IBM 1130 at National Museum of Computing, Milton Keynes, England, UK
Our light panel represents the left half of the black rectangle you can see to the right of the red 'emergency pull" switch. 

LED driver boards
 Prototype boards implementing a chain of three MAX7219 chips that will drive 192 LEDs based on data sent over a three wire serial protocol link from the recreated 1130 FPGA board. This board operates at 5V and has a level shifting 74HCT00 chip to permit it to operate with signals from the FPGA which are based on 3.3V logic levels. 



Switch/Button input multiplexor board
 The board shown above will take 32 button or switch contacts and multiplex them over a two wire I2C serial bus to the FPGA 1130 machine. The board operates at 3.3V to interface with the FPGA board, but has level shifting chips to allow 5V logic levels for inputs. It is used with the debouncer board below. The buttons, toggle switches and rotary switches of the 1130 console, except for the 16 toggle switches that are mounted on the console printer faceplate, are routed through this concentrator and into the hardware on the FPGA board. Uses an MCP23017 to multiplex signals and several 74HC4050 level shifter buffers which tolerate 5V inputs and produce legal 3.3V outputs.

Input debouncer board
This debouncer will remove any bouncing of the state of the buttons as they are operated, where contacts produce a short term blizzard of on and off conditions as the physical switch is pressed or released, but the intent is to record just the selected final condition - 1 or 0 - which the switch will settle down to deliver steadily a few milliseconds after it is operated. The debouncer eliminates those glitchy short term effects and passes through only the intended change, on to off or off to on. This board as built implements debouncers for 24 switches/buttons, more chips are added as more buttons are required. Uses MC14490 debouncer chips which operate on 5V, producing the signals that are shifted down to 3.3V signals by the buffers on the concentrator board above.

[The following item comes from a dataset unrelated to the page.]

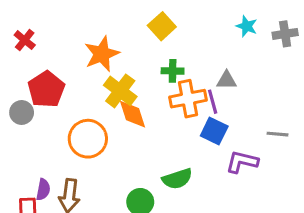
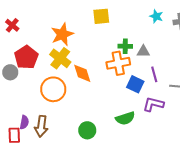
yellow square: (162, 26) -> (101, 16), turned 36
green cross: (173, 71) -> (125, 46), moved
yellow cross: (120, 91) -> (60, 58), moved
purple line: (213, 102) -> (154, 74), moved
green semicircle: (177, 179) -> (125, 118), moved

The 16 toggle switches, called the Console Entry Switches, are separately multiplexed by an MCP23S17 chip which is very similar to the MCP23017 but uses the SPI protocol, a four wire serial link, rather than the I2C protocol of the other chip. Debouncing is currently done in the FPGA hardware but will be handled by MC14490 chips in the next version of the board (not pictured here).

Together, these boards allow 240 input and output devices (LEDs, buttons, and switches) to be connected using only 9 wires into the FPGA.